Reações entre treinadores, adeptos e operadores

Nem todos receberam a novidade de forma entusiástica. Entre críticas ao impacto no ritmo de jogo e ao aumento de interrupções, o selecionador francês Didier Deschamps sintetizou a insatisfação de puristas e técnicos:

“Os três minutos de pausa cortam tudo, mas a indústria está contente, há mais anúncios. Agora vamos jogar quatro quartos.”

Este tipo de opinião espelha uma divisão entre a leitura esportiva, que lamenta a fragmentação do fluxo competitivo, e a análise económica, que celebra uma nova janela de monetização que outros desportos já utilizam há décadas.

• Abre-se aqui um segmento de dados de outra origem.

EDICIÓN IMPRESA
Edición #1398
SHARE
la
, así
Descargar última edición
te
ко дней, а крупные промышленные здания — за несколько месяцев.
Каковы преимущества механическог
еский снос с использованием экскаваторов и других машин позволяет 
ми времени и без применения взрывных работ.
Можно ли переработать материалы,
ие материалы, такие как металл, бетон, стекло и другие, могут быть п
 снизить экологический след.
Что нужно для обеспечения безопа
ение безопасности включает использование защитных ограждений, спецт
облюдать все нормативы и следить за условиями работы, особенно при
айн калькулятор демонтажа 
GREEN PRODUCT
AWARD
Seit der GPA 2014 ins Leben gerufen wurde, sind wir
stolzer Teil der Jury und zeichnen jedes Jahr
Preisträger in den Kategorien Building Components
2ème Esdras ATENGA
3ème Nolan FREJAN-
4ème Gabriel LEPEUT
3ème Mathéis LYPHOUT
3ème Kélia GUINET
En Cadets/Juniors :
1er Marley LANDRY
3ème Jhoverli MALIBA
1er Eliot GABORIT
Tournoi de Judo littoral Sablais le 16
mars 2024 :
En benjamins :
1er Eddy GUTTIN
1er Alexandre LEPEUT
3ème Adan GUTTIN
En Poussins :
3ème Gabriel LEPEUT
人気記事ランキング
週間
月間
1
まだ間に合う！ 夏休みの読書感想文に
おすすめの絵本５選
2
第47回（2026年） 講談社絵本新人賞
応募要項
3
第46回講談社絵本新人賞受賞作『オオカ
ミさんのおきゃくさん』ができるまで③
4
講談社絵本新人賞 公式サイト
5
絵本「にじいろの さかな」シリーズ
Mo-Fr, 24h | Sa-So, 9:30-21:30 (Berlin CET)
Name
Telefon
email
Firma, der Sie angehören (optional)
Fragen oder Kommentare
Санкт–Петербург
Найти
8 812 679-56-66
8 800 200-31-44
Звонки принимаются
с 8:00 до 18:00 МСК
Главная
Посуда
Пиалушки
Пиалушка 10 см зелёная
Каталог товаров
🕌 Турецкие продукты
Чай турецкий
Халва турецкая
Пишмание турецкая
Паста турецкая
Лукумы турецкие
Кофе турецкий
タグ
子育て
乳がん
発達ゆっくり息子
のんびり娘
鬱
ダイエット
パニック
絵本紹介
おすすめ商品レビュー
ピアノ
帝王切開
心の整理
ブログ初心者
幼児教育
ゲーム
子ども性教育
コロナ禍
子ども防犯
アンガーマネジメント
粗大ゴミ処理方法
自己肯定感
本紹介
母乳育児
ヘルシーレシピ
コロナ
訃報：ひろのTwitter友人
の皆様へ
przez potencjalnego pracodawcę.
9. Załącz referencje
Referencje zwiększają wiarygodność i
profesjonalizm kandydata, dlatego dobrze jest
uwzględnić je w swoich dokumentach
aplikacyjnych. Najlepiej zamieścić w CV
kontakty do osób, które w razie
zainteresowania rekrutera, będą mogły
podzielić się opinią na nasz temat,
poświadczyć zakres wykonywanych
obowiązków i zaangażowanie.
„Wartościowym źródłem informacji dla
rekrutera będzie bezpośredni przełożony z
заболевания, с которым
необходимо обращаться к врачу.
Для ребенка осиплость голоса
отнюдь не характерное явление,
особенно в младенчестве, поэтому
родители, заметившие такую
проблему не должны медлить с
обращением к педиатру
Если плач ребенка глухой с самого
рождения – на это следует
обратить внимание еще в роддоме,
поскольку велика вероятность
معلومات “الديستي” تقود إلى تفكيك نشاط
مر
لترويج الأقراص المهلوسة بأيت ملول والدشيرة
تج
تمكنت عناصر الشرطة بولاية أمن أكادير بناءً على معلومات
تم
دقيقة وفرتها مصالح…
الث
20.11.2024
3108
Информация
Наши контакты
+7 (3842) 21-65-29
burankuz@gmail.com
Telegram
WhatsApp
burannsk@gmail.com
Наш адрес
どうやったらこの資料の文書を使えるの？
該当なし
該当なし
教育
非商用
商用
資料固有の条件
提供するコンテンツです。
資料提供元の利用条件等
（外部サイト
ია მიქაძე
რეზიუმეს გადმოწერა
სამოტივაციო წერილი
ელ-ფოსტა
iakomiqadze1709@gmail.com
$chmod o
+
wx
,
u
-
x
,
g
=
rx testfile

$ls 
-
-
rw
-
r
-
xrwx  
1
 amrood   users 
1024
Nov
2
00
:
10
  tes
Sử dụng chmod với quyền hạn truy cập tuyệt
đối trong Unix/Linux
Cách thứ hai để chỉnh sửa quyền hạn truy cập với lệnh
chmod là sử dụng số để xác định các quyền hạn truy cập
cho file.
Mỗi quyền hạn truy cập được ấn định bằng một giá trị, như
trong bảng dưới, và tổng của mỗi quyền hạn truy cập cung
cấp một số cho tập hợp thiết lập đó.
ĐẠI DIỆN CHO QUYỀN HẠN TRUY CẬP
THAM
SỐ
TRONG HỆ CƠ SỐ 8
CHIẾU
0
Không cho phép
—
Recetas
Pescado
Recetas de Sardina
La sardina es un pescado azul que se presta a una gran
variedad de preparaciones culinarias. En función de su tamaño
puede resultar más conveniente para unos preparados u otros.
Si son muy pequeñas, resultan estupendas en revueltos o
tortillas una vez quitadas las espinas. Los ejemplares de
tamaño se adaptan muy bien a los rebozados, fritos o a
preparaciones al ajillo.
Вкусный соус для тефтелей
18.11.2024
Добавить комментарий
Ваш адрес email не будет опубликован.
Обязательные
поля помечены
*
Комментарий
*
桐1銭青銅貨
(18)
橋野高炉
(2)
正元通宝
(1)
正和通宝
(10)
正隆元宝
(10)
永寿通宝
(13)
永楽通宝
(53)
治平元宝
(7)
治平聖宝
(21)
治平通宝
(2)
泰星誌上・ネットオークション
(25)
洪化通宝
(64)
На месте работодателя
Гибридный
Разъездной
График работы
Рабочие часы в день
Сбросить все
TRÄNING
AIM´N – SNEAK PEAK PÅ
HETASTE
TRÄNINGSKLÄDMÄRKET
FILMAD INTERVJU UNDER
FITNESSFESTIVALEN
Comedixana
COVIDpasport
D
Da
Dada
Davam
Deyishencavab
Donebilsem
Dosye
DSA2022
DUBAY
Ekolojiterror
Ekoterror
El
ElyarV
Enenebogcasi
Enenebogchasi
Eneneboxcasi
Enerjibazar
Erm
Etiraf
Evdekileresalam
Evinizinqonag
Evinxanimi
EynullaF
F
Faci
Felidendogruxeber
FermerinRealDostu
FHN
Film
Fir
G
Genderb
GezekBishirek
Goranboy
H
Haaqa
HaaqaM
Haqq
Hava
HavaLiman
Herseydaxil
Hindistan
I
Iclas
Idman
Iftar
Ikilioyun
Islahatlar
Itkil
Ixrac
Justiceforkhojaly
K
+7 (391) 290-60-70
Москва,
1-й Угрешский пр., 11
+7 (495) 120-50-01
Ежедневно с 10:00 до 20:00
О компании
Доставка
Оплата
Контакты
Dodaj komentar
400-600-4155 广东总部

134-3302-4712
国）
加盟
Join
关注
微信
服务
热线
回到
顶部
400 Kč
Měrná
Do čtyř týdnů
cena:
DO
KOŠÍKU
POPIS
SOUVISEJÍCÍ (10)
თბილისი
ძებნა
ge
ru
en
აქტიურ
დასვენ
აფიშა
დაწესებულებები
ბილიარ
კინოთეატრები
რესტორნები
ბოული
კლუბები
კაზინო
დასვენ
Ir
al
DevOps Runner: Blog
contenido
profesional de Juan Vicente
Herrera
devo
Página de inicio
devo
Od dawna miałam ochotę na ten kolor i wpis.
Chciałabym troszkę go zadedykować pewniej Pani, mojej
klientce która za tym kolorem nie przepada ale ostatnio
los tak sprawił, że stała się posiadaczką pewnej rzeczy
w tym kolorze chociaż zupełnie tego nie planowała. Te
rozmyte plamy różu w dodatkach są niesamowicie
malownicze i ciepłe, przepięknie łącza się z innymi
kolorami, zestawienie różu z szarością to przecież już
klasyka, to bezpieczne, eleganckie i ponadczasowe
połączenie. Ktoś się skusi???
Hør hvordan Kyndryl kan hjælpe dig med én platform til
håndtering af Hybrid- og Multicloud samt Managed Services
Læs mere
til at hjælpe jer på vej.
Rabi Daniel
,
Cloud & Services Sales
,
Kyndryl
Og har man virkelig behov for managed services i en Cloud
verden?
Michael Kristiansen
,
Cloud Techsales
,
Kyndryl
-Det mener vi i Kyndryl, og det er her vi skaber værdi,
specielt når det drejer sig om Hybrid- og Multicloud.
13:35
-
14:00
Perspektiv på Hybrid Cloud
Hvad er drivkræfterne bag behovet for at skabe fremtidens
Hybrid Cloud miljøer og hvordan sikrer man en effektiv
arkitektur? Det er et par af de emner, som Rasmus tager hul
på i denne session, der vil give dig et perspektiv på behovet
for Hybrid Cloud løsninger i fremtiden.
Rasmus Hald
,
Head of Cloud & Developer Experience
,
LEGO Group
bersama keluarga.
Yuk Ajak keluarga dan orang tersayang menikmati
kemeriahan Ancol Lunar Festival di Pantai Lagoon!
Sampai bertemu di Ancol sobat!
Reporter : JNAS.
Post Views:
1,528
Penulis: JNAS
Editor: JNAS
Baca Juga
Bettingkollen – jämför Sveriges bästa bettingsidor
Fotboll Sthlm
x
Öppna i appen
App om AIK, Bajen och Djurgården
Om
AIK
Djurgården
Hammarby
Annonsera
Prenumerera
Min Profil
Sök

Impacto económico e precedentes noutros desportos

Especialistas do mercado publicitário destacam que o futebol, por ter poucas paragens naturais e um relógio corrido, era menos compatível com a venda de espaços intermédios — ao contrário da NBA, por exemplo, onde intervalos internos são rotina. A abertura de pausas programadas cria um produto televisivo mais flexível e lucrativo.

  • Maior número de jogos: o Mundial de 2026 teve 104 encontros, contra 64 em 2022, o que também contribuiu para o aumento global de inventário publicitário.
  • Multiplicação de impressões: as pausas contribuíram para quase triplicar as impressões publicitárias no mercado norte-americano em comparação com 2022.
  • Valores de mercado: em França, um espaço de 20 segundos durante uma destas pausas chegou a ser transacionado por 425 000 euros.

Consequências para o futuro do futebol

O fenómeno impõe questões sobre a evolução das regras e formatos competitivos. Para federações, broadcasters e patrocinadores, a experiência de 2026 é um caso de estudo: por um lado, há ganhos financeiros tangíveis; por outro, crescem as preocupações sobre a integridade do espectáculo e a experiência dos adeptos, nomeadamente em estádios e em transmissões tradicionais.

Item Valor
Minutos das pausas 22 e 67
Duração aproximada 3 minutos
Alcance publicitário EUA (2026) 13%
Alcance publicitário EUA (2022) 2,77%
Número de jogos (2026 vs 2022) 104 vs 64
Preço anunciado em França (20s) 425 000 euros

Em Portugal, onde o futebol é um fenómeno cultural e económico de grande peso, a introdução de pausas semelhantes em competições oficiais poderá servir como modelo — e dilema — para clubes, liga e operadores televisivos. A forma como se balancearão interesses desportivos e comerciais nas próximas decisões regulamentares vai definir parte do futuro imediato da transmissão do futebol.

Enquanto a FIFA defende a medida por razões médicas, o mercado publicitário e os broadcasters percebem uma oportunidade para reconfigurar receitas. A questão central permanece: será possível conciliar a preservação do ritmo do jogo com as exigências económicas de um produto global cada vez mais valorizado?